* _WHAT IS BEING ASKED_
Each record that comes next should be output exactly; pictures do not belong in the copy.

---

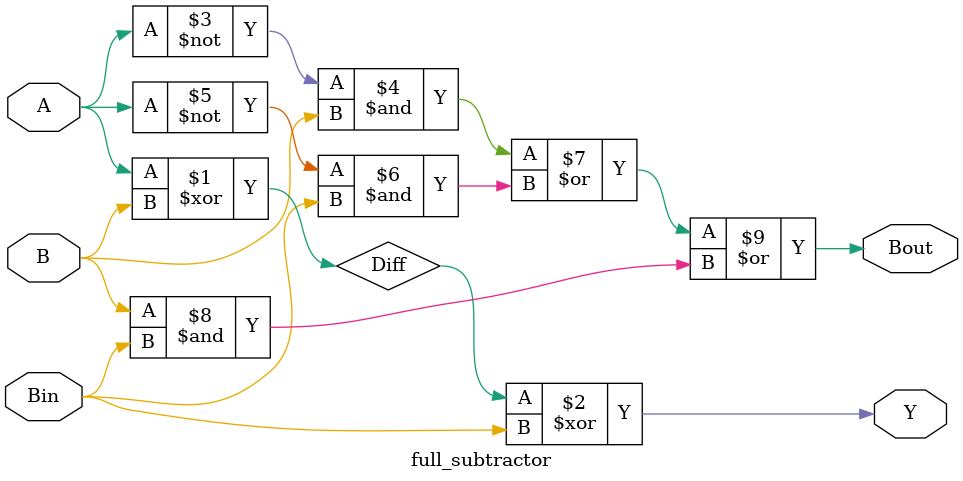
<source format=v>
module full_subtractor (
    input A, B, Bin,
    output Y, Bout
);
    wire Diff;
    assign Diff = A ^ B;

    assign Y = Diff ^ Bin;
    assign Bout = (~A & B) | (~A & Bin) | (B & Bin);

endmodule
</source>
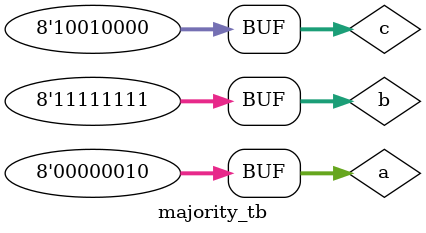
<source format=v>
`include "majority.v"
`timescale 1 ns/1 ps

module majority_tb();
    reg  [7:0] a;
    reg  [7:0] b;
    reg  [7:0] c;
    wire [7:0] majority;

    majority sim(a, b, c, majority);

    initial 
    begin
        $dumpfile("dump.vcd");
        $dumpvars(0, majority_tb);  

        #1;
        a=2;
        b = 255;
        c = 144;

        #1;
    end
endmodule
</source>
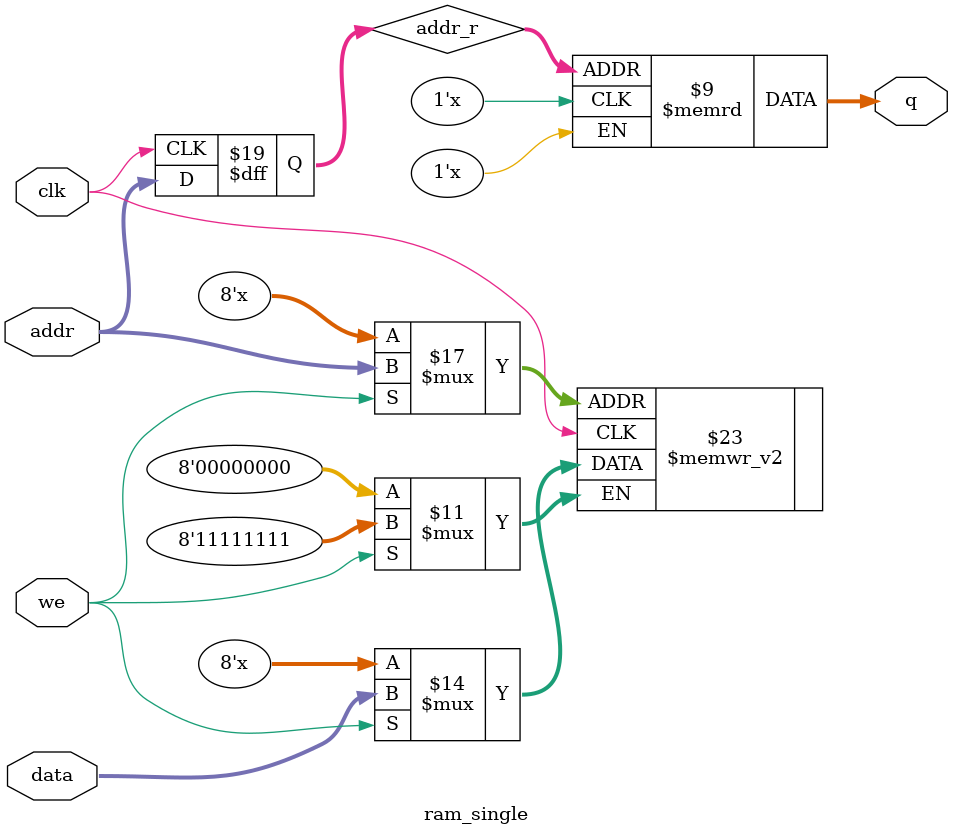
<source format=v>

module vram (
  input clk,
  input [15:0] addr_rd,
  input [15:0] addr_wr,
  input [23:0] din,
  output reg [23:0] dout,
  input we
);

reg [23:0] memory[320*200:0];	// 1111 1010 0000 0000

// The hex_memory_file.mem or bin_memory_file.mem file consists of text hex/binary values separated by whitespace:
// space, tab, and newline.

initial
begin
	$display( "Loading rom." );
	// $readmemh( "rom_image.mem", memory );
end

always @(posedge clk)
  if (we) memory[addr_wr] <= din;

always @(posedge clk)
  dout <= memory[addr_rd];
  
endmodule

// RAM avec une seule ligne d'adresse et de donnee __________________________________________________________________________________________

module ram_single #(
	parameter DATA_WIDTH=8,				// width of data bus
	parameter ADDR_WIDTH=8				// width of addresses buses
)
(
	input [(DATA_WIDTH-1):0] data,	// data to be written
	input [(ADDR_WIDTH-1):0] addr,	// address for write/read operation
	input we,								// write enable signal
	input clk,								// clock signal
	output [(DATA_WIDTH-1):0] q		// read data
);

reg [DATA_WIDTH-1:0] ram [2**ADDR_WIDTH-1:0];
reg [ADDR_WIDTH-1:0] addr_r;

always @(posedge clk)
begin											// WRITE
	if (we)
	begin
		ram[addr] <= data;
	end
	addr_r <= addr;
end

assign q = ram[addr_r];					// READ

endmodule


</source>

---

* _TASK RESULT_
<source format=v>
module full_subtractor (
    input A, B, Bin,
    output Y, Bout
);
    wire Diff;
    assign Diff = A ^ B;

    assign Y = Diff ^ Bin;
    assign Bout = (~A & B) | (~A & Bin) | (B & Bin);

endmodule
</source>
<source format=v>
`include "majority.v"
`timescale 1 ns/1 ps

module majority_tb();
    reg  [7:0] a;
    reg  [7:0] b;
    reg  [7:0] c;
    wire [7:0] majority;

    majority sim(a, b, c, majority);

    initial 
    begin
        $dumpfile("dump.vcd");
        $dumpvars(0, majority_tb);  

        #1;
        a=2;
        b = 255;
        c = 144;

        #1;
    end
endmodule
</source>
<source format=v>

module vram (
  input clk,
  input [15:0] addr_rd,
  input [15:0] addr_wr,
  input [23:0] din,
  output reg [23:0] dout,
  input we
);

reg [23:0] memory[320*200:0];	// 1111 1010 0000 0000

// The hex_memory_file.mem or bin_memory_file.mem file consists of text hex/binary values separated by whitespace:
// space, tab, and newline.

initial
begin
	$display( "Loading rom." );
	// $readmemh( "rom_image.mem", memory );
end

always @(posedge clk)
  if (we) memory[addr_wr] <= din;

always @(posedge clk)
  dout <= memory[addr_rd];
  
endmodule

// RAM avec une seule ligne d'adresse et de donnee __________________________________________________________________________________________

module ram_single #(
	parameter DATA_WIDTH=8,				// width of data bus
	parameter ADDR_WIDTH=8				// width of addresses buses
)
(
	input [(DATA_WIDTH-1):0] data,	// data to be written
	input [(ADDR_WIDTH-1):0] addr,	// address for write/read operation
	input we,								// write enable signal
	input clk,								// clock signal
	output [(DATA_WIDTH-1):0] q		// read data
);

reg [DATA_WIDTH-1:0] ram [2**ADDR_WIDTH-1:0];
reg [ADDR_WIDTH-1:0] addr_r;

always @(posedge clk)
begin											// WRITE
	if (we)
	begin
		ram[addr] <= data;
	end
	addr_r <= addr;
end

assign q = ram[addr_r];					// READ

endmodule


</source>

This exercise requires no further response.